Search for better KVM Backup solution

kev974

Active Member
Jul 12, 2016
31
1
28
35
Hello,

First of all sorry if i make some english mistakes (i'm french and not so good at english)
We are currently looking for a better backup solution for our cluster.
Indeed we have a five nodes cluster on proxmox running about 25 qemu VMs.We actually use the integrated Vzdump Backup solution for all Vms at night but it's taking too much time for vm with large disks (about 15 hours to do the whole backups).Some Vms With about 500 GB diks can take 5 hours to backup

For more precision our VMs disks are on an equallogic SAN with 3 GBits ethernet links and we use LVM over the ISCSI connection.The backup are done on a NFS storage on a Synology.The total of VMs disks size is about 3To.

When looking at backup logs i can see for example a 500 GB vm is backuped in 4 hours in 50MB/S and the archive is 177 GB.

We also need to duplicate those backups to another site where we have a another proxmox cluster as a recovery site.So if doing full backup we have about 1,5To to transfert by our 100Mbps Fibers connexion so it would take about 41 hours (10 MN/S) to transfert it which is not possible.

So we are looking for a solution to be able to do backups and repplicate all in the off-site at 8 hours or less (zfs pve zsync?incremental backups like in veeam for vmware would be better but i didn't found anything doing the same for proxmox)

If someone have a solution it would be greatly apreciated.

Thanks all.
 
I can understand your points and we have solved the "big VM" issues internally with two disks per VM, one with the OS that is backed-up and one that is not backed-up with ZFS, so that we can do incremental backups ourself (and all the other features of ZFS like compression ,snapshots etc). This solved the time-issue for the big VMs and we can do consistent backups.

Other solution is to throw more hardware at it :-D
 
  • Like
Reactions: Pourya Mehdinejad
Hello,

Thanks for your answer.The problem is that lots of those VMs have about 150 GB OS and 250 GB for database or other data.
If I understand you do ZFS backups (snapshot) for the others disks?If this is right do you do incremental backups of your VM with pve-zsync?In those disks do you have databases ?

I've read ZFS do a lot of read and right activity so that it bring shorter disks lifetime so isn't it a problem for you?

I've done some tests moving vm disks to the host drive (local) and the backups are really fast! One backup taking 3h45 is done in about 15 mins!!!So i think the botleneck is reading performance via ISCSI.

What do mean when saying "to throw more hardware at it"?
 
I think the Mainproblem is your hardware.
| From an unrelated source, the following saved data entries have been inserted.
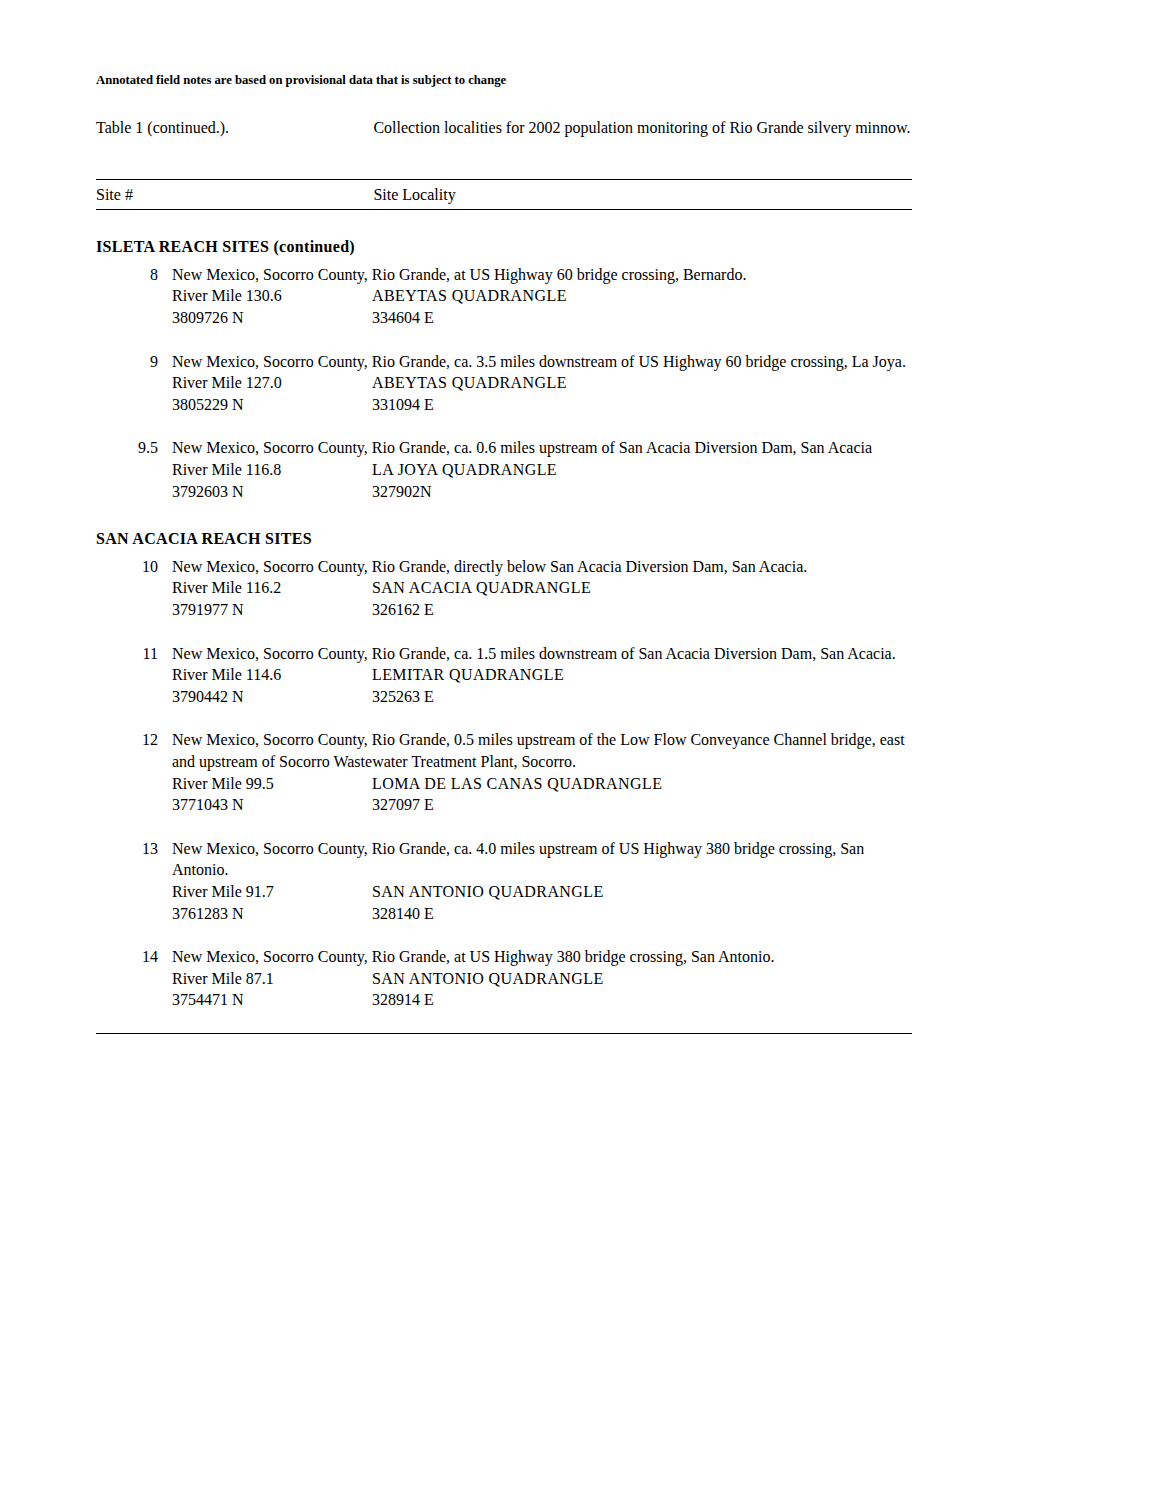Annotated field notes are based on provisional data that is subject to change
Table 1 (continued.).
Collection localities for 2002 population monitoring of Rio Grande silvery minnow.
Site #
Site Locality
ISLETA REACH SITES (continued)
8
New Mexico, Socorro County, Rio Grande, at US Highway 60 bridge crossing, Bernardo.
River Mile 130.6
ABEYTAS QUADRANGLE
3809726 N
334604 E
9
New Mexico, Socorro County, Rio Grande, ca. 3.5 miles downstream of US Highway 60 bridge crossing, La Joya.
River Mile 127.0
ABEYTAS QUADRANGLE
3805229 N
331094 E
9.5
New Mexico, Socorro County, Rio Grande, ca. 0.6 miles upstream of San Acacia Diversion Dam, San Acacia
River Mile 116.8
LA JOYA QUADRANGLE
3792603 N
327902N
SAN ACACIA REACH SITES
10
New Mexico, Socorro County, Rio Grande, directly below San Acacia Diversion Dam, San Acacia.
River Mile 116.2
SAN ACACIA QUADRANGLE
3791977 N
326162 E
11
New Mexico, Socorro County, Rio Grande, ca. 1.5 miles downstream of San Acacia Diversion Dam, San Acacia.
River Mile 114.6
LEMITAR QUADRANGLE
3790442 N
325263 E
12
New Mexico, Socorro County, Rio Grande, 0.5 miles upstream of the Low Flow Conveyance Channel bridge, east and upstream of Socorro Wastewater Treatment Plant, Socorro.
River Mile 99.5
LOMA DE LAS CANAS QUADRANGLE
3771043 N
327097 E
13
New Mexico, Socorro County, Rio Grande, ca. 4.0 miles upstream of US Highway 380 bridge crossing, San Antonio.
River Mile 91.7
SAN ANTONIO QUADRANGLE
3761283 N
328140 E
14
New Mexico, Socorro County, Rio Grande, at US Highway 380 bridge crossing, San Antonio.
River Mile 87.1
SAN ANTONIO QUADRANGLE
3754471 N
328914 E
We also have a lot of VM's and a lot of datas. But we copy with a normal Gigabitnetwork with about 110mb/s. And you copy only with 50mb/s. So there is an HW or protocoll or configuration issue!
In us setup we use as backupstorage: Dell/HP Server with HWraid or ZFS, also Qnap. But we do us backup always over NFS. So first check this.
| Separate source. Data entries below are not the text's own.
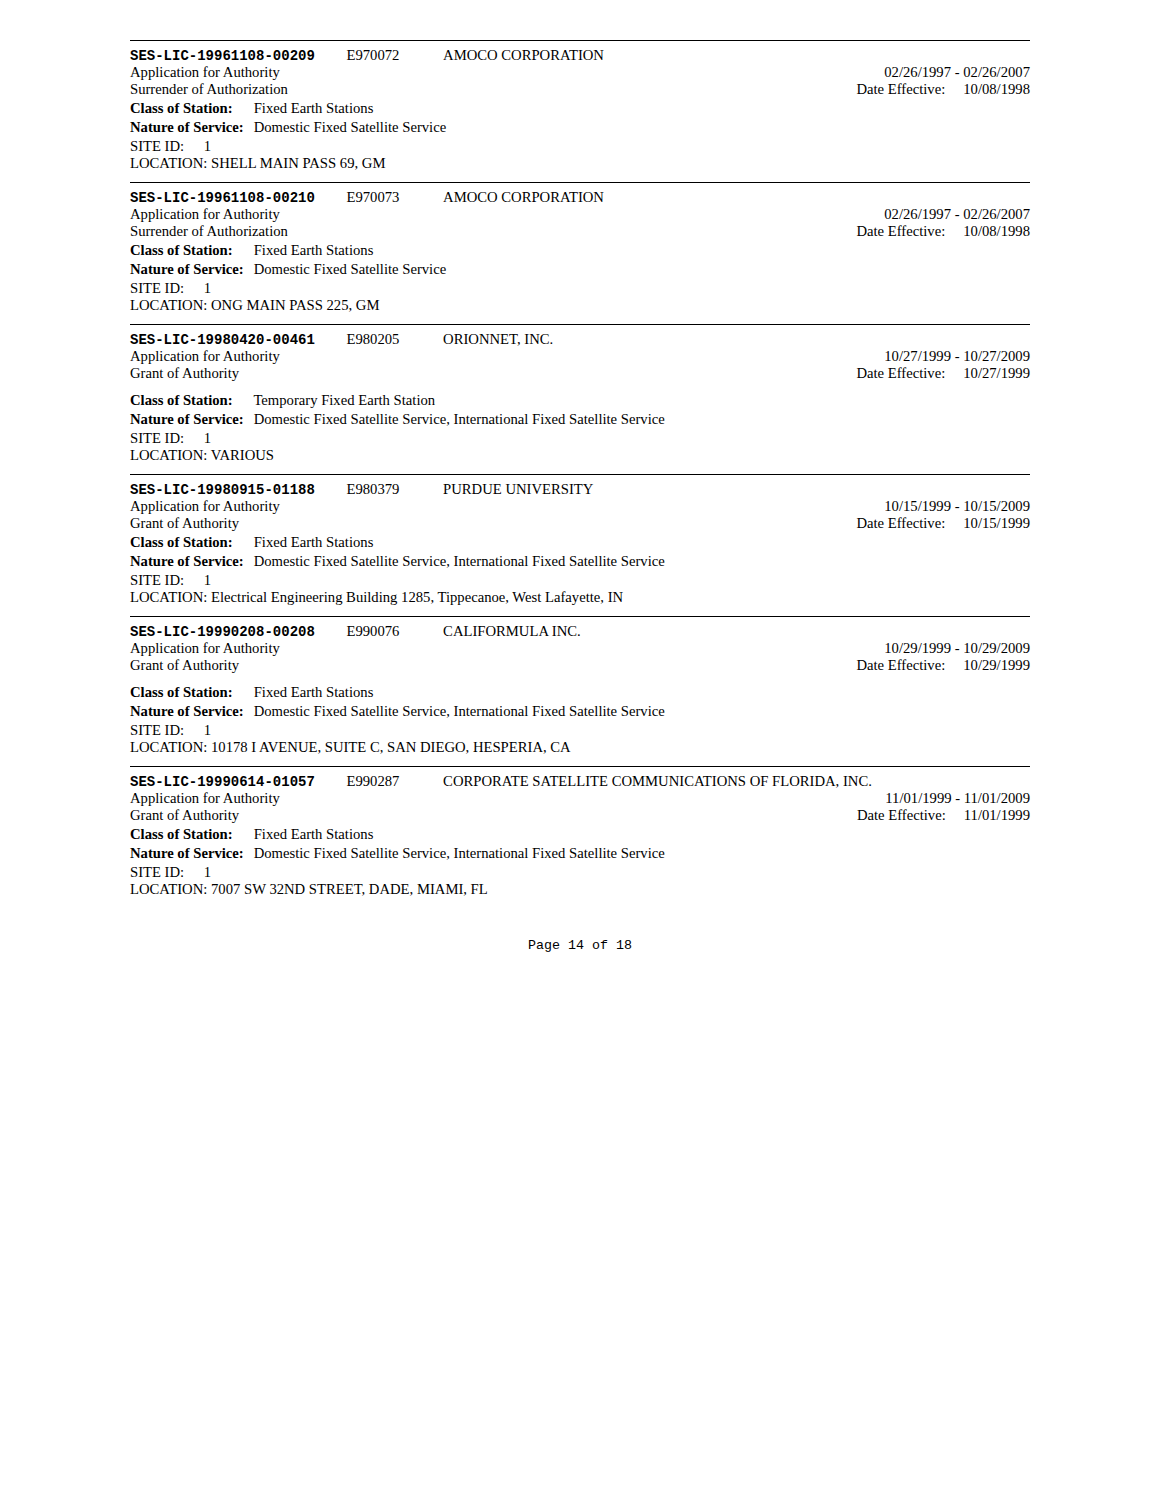SES-LIC-19961108-00209 E970072 AMOCO CORPORATION
Application for Authority
02/26/1997 - 02/26/2007
Surrender of Authorization
Date Effective: 10/08/1998
Class of Station: Fixed Earth Stations
Nature of Service: Domestic Fixed Satellite Service
SITE ID: 1
LOCATION: SHELL MAIN PASS 69, GM
SES-LIC-19961108-00210 E970073 AMOCO CORPORATION
Application for Authority
02/26/1997 - 02/26/2007
Surrender of Authorization
Date Effective: 10/08/1998
Class of Station: Fixed Earth Stations
Nature of Service: Domestic Fixed Satellite Service
SITE ID: 1
LOCATION: ONG MAIN PASS 225, GM
SES-LIC-19980420-00461 E980205 ORIONNET, INC.
Application for Authority
10/27/1999 - 10/27/2009
Grant of Authority
Date Effective: 10/27/1999
Class of Station: Temporary Fixed Earth Station
Nature of Service: Domestic Fixed Satellite Service, International Fixed Satellite Service
SITE ID: 1
LOCATION: VARIOUS
SES-LIC-19980915-01188 E980379 PURDUE UNIVERSITY
Application for Authority
10/15/1999 - 10/15/2009
Grant of Authority
Date Effective: 10/15/1999
Class of Station: Fixed Earth Stations
Nature of Service: Domestic Fixed Satellite Service, International Fixed Satellite Service
SITE ID: 1
LOCATION: Electrical Engineering Building 1285, Tippecanoe, West Lafayette, IN
SES-LIC-19990208-00208 E990076 CALIFORMULA INC.
Application for Authority
10/29/1999 - 10/29/2009
Grant of Authority
Date Effective: 10/29/1999
Class of Station: Fixed Earth Stations
Nature of Service: Domestic Fixed Satellite Service, International Fixed Satellite Service
SITE ID: 1
LOCATION: 10178 I AVENUE, SUITE C, SAN DIEGO, HESPERIA, CA
SES-LIC-19990614-01057 E990287 CORPORATE SATELLITE COMMUNICATIONS OF FLORIDA, INC.
Application for Authority
11/01/1999 - 11/01/2009
Grant of Authority
Date Effective: 11/01/1999
Class of Station: Fixed Earth Stations
Nature of Service: Domestic Fixed Satellite Service, International Fixed Satellite Service
SITE ID: 1
LOCATION: 7007 SW 32ND STREET, DADE, MIAMI, FL
Page 14 of 18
For the second, you can increase your networkspeed with (a little bit strange) cheap custom configuration. You can put for every important big VM an extra networkcard then you have for every VM gigbit fullspeed for the backup.
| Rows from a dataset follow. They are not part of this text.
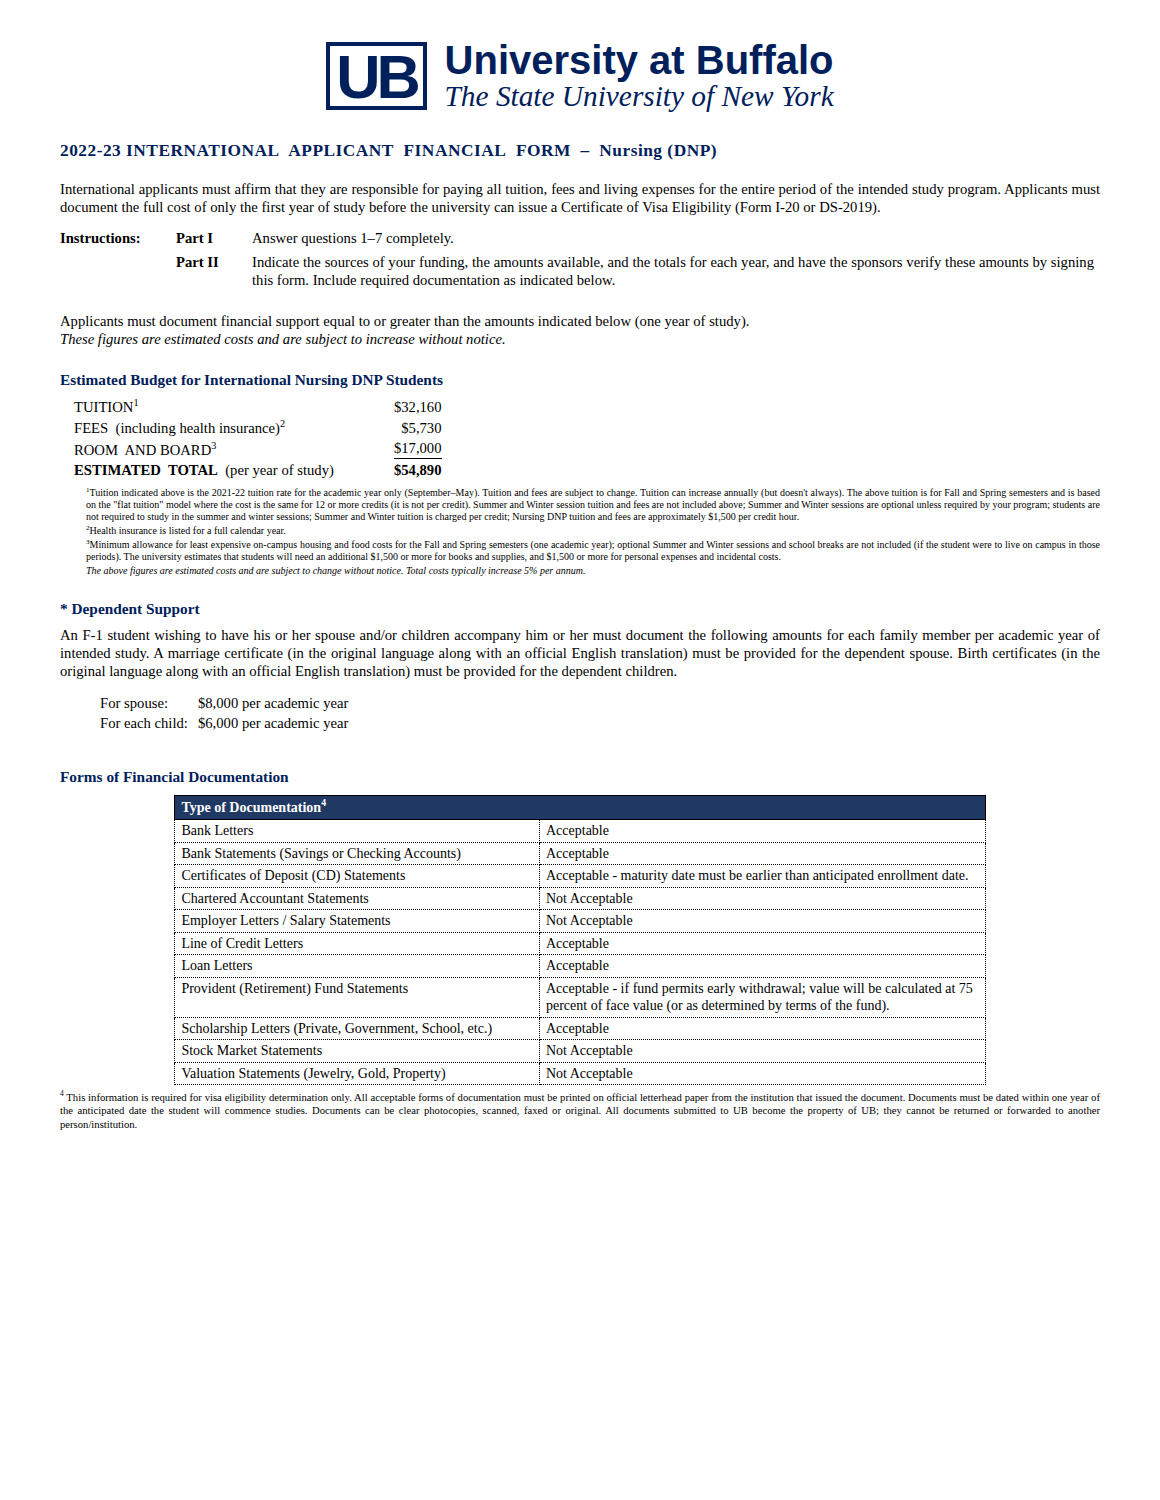UB University at Buffalo
The State University of New York
2022-23 INTERNATIONAL APPLICANT FINANCIAL FORM – Nursing (DNP)
International applicants must affirm that they are responsible for paying all tuition, fees and living expenses for the entire period of the intended study program. Applicants must document the full cost of only the first year of study before the university can issue a Certificate of Visa Eligibility (Form I-20 or DS-2019).
| Instructions: | Part I | Answer questions 1–7 completely. |
| | Part II | Indicate the sources of your funding, the amounts available, and the totals for each year, and have the sponsors verify these amounts by signing this form. Include required documentation as indicated below. |
Applicants must document financial support equal to or greater than the amounts indicated below (one year of study).
These figures are estimated costs and are subject to increase without notice.
Estimated Budget for International Nursing DNP Students
| TUITION 1 | $32,160 |
| FEES (including health insurance) 2 | $5,730 |
| ROOM AND BOARD 3 | $17,000 |
| ESTIMATED TOTAL (per year of study) | $54,890 |
1Tuition indicated above is the 2021-22 tuition rate for the academic year only (September–May). Tuition and fees are subject to change. Tuition can increase annually (but doesn't always). The above tuition is for Fall and Spring semesters and is based on the "flat tuition" model where the cost is the same for 12 or more credits (it is not per credit). Summer and Winter session tuition and fees are not included above; Summer and Winter sessions are optional unless required by your program; students are not required to study in the summer and winter sessions; Summer and Winter tuition is charged per credit; Nursing DNP tuition and fees are approximately $1,500 per credit hour.
2Health insurance is listed for a full calendar year.
3Minimum allowance for least expensive on-campus housing and food costs for the Fall and Spring semesters (one academic year); optional Summer and Winter sessions and school breaks are not included (if the student were to live on campus in those periods). The university estimates that students will need an additional $1,500 or more for books and supplies, and $1,500 or more for personal expenses and incidental costs.
The above figures are estimated costs and are subject to change without notice. Total costs typically increase 5% per annum.
* Dependent Support
An F-1 student wishing to have his or her spouse and/or children accompany him or her must document the following amounts for each family member per academic year of intended study. A marriage certificate (in the original language along with an official English translation) must be provided for the dependent spouse. Birth certificates (in the original language along with an official English translation) must be provided for the dependent children.
| For spouse: | $8,000 per academic year |
| For each child: | $6,000 per academic year |
Forms of Financial Documentation
| Type of Documentation 4 |
| --- |
| Bank Letters | Acceptable |
| Bank Statements (Savings or Checking Accounts) | Acceptable |
| Certificates of Deposit (CD) Statements | Acceptable - maturity date must be earlier than anticipated enrollment date. |
| Chartered Accountant Statements | Not Acceptable |
| Employer Letters / Salary Statements | Not Acceptable |
| Line of Credit Letters | Acceptable |
| Loan Letters | Acceptable |
| Provident (Retirement) Fund Statements | Acceptable - if fund permits early withdrawal; value will be calculated at 75 percent of face value (or as determined by terms of the fund). |
| Scholarship Letters (Private, Government, School, etc.) | Acceptable |
| Stock Market Statements | Not Acceptable |
| Valuation Statements (Jewelry, Gold, Property) | Not Acceptable |
4 This information is required for visa eligibility determination only. All acceptable forms of documentation must be printed on official letterhead paper from the institution that issued the document. Documents must be dated within one year of the anticipated date the student will commence studies. Documents can be clear photocopies, scanned, faxed or original. All documents submitted to UB become the property of UB; they cannot be returned or forwarded to another person/institution.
What i prefer is 10gbit. The interfaces are not so expensive (350Euro per Interface). An managet 10gbit Switch from netgear cost about 700 Euro. So it is really really cheap for 10gbit. If you would like enterprise hw, go to HP but... yes it costs more then 6000 Euro. So for backup this netgear should be enough.

But listen: 10gbit speed is really depending on you cpu. So for exampel an 6 years old xeon from example HP ML350G5/G6 can't accomplish this speed, the cpu is not fast enough. So for G5 about 300mb/s and G6 600-700mb/s.

Hope the information will help a little.
 
  • Like
Reactions: Pourya Mehdinejad
I think the Mainproblem is your hardware. We also have a lot of VM's and a lot of datas. But we copy with a normal Gigabitnetwork with about 110mb/s. And you copy only with 50mb/s. So there is an HW or protocoll or configuration issue!
In us setup we use as backupstorage: Dell/HP Server with HWraid or ZFS, also Qnap. But we do us backup always over NFS. So first check this.

For the second, you can increase your networkspeed with (a little bit strange) cheap custom configuration. You can put for every important big VM an extra networkcard then you have for every VM gigbit fullspeed for the backup.

What i prefer is 10gbit. The interfaces are not so expensive (350Euro per Interface). An managet 10gbit Switch from netgear cost about 700 Euro. So it is really really cheap for 10gbit. If you would like enterprise hw, go to HP but... yes it costs more then 6000 Euro. So for backup this netgear should be enough.

But listen: 10gbit speed is really depending on you cpu. So for exampel an 6 years old xeon from example HP ML350G5/G6 can't accomplish this speed, the cpu is not fast enough. So for G5 about 300mb/s and G6 600-700mb/s.

Hope the information will help a little.
Hi Fireo,

Thanks for your advices.A SCP over our nfs storage is 113MB/S so we have a 1GB/S (even if we have a 802.3ad bonding) link but when backup we have only 50/70MB/S (maybe because of compression) do you reach 110MBS during backups?If yes do you have bonding?

Your advice concerning 1 more interface for those specific VM but if understand backups doesn't depend of the VM network but on the Host nework so should i add one more network interface to my Dell R610 to another network (for example 192.168.2.0/24 and one of my nas interface in 192.168.2.0/24 too) and add this network export for Backups?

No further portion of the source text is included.